De início, a falta hodierna de mercadorias, a exemplo da ausência de acessibilidade à absorventes, é uma consequência da gênese da sociedade brasileira. Acerca disso, a formação histórica do país se deu através da exploração exacerbada, haja vista que todas as riquezas nacionais eram destinadas à Metrópole, o que intensificou a escassez de recursos e, consequentemente, enraizou na mentalidade da população a naturalização da pobreza. Nesse viés, as heranças do período Colonial se mostram presentes no século XXI e se manifestam de maneira cíclica na vida das brasileiras, já que a falta de poder aquisitivo, devido ao trágico processo histórico, inviabiliza o acesso universal aos produtos de higiene feminina.
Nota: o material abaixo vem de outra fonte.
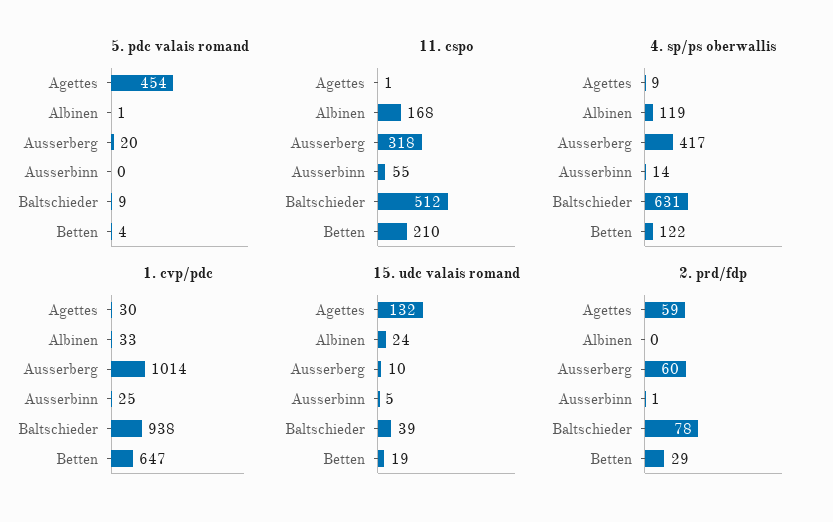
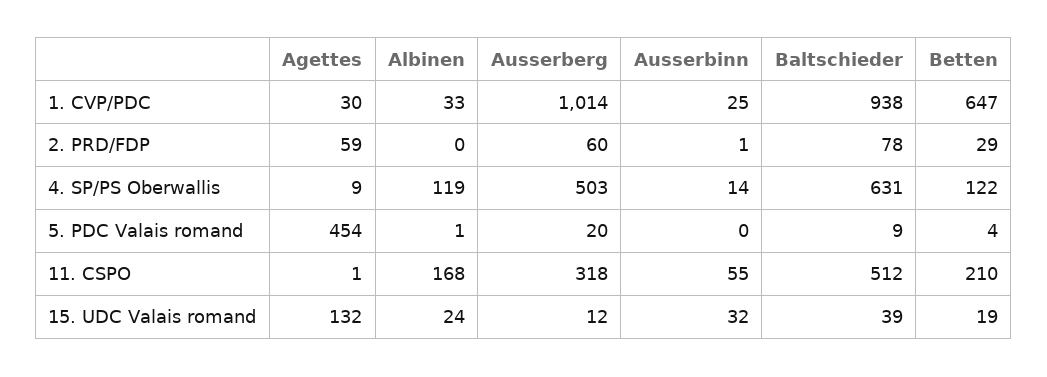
4. sp/ps oberwallis, Ausserberg: 417 -> 503
15. udc valais romand, Ausserberg: 10 -> 12
15. udc valais romand, Ausserbinn: 5 -> 32

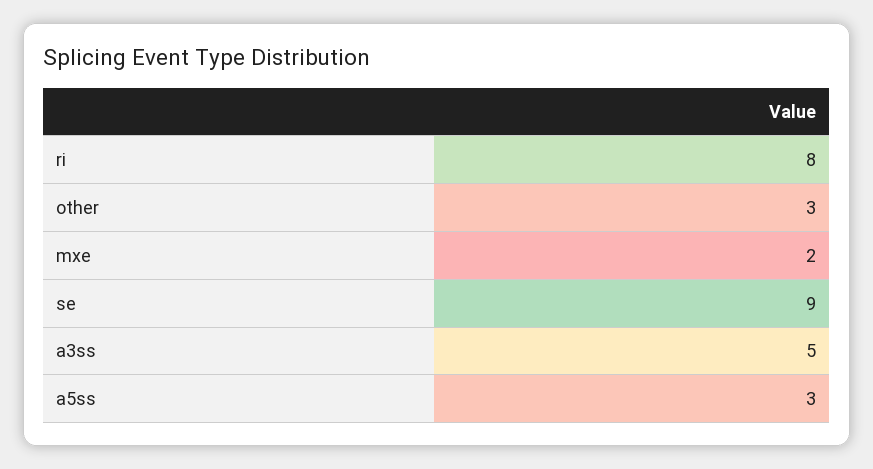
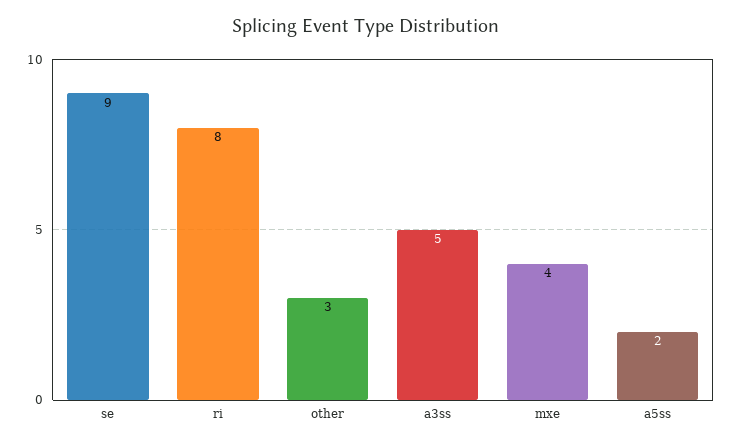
mxe: 2 -> 4
a5ss: 3 -> 2

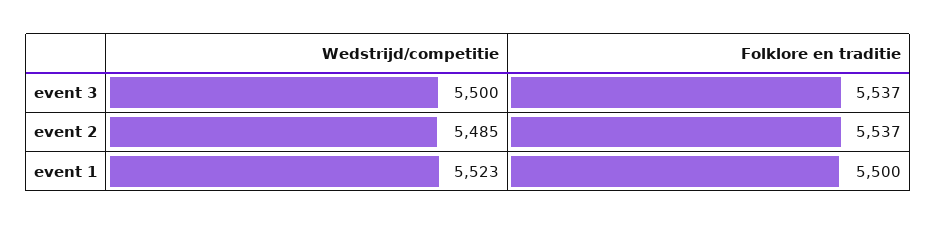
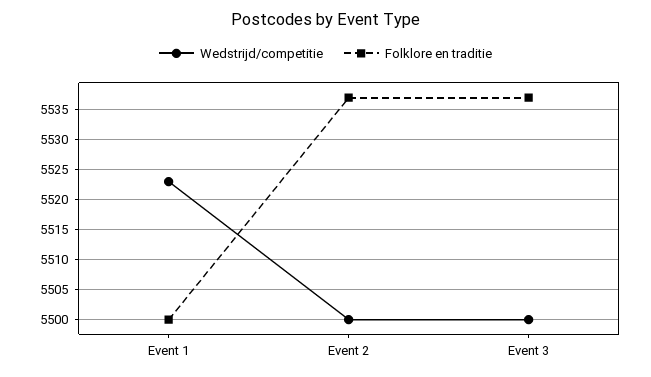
Wedstrijd/competitie, event 2: 5485 -> 5500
Assim, enquanto a mentalidade do século XVI se mantiver como regra, a saúde das mulheres permanecerá debilitada, pois é impossível desenvolver uma vida saudável quando nem se quer é possível comprar um absorvente durante o período menstrual.

Ademais, Gilberto Dimenstein - autor da obra “O Cidadão de Papel” - denuncia, através de uma analogia, a aplicabilidade dos direitos constitucionais na contemporaneidade: a Constituição de 1988 atua apenas no plano teórico, ou seja, está restrita aos “cidadãos de papel”. Nesse prisma analítico, o fenômeno proposto por Dimenstein reflete a situação de muitas moças na sociedade, posto que o direito a uma vida digna é constantemente agredido, visto que o Estado se nega a fornecer absorventes para as pessoas que não dispõem de recursos financeiros para adquiri-los. Logo, não é razoável que o governo insista em manter uma postura omissa em relação a essa ruptura na Constituição, dado que é sua responsabilidade garantir uma boa qualidade de vida aos cidadãos.

Portanto, para que os desafios no combate à pobreza menstrual no Brasil sejam superados, o Estado deve abandonar a mentalidade da década de 1500 e dar lugar a criação de campanhas humanitárias, por meio de projetos comunitários, como a arrecadação de doações e a distribuição gratuita de absorventes em postos de saúde, que consigam tornar o acesso a produtos de higiene feminina uma regra e não mais um privilégio. Essa iniciativa teria o intuito de atenuar a omissão do Estado e de promover uma melhor qualidade de vida às mulheres. Feito isso, a dignidade social deixará de ser, em breve, um “direito de papel”, conforme os termos de Gilberto Dimenstein.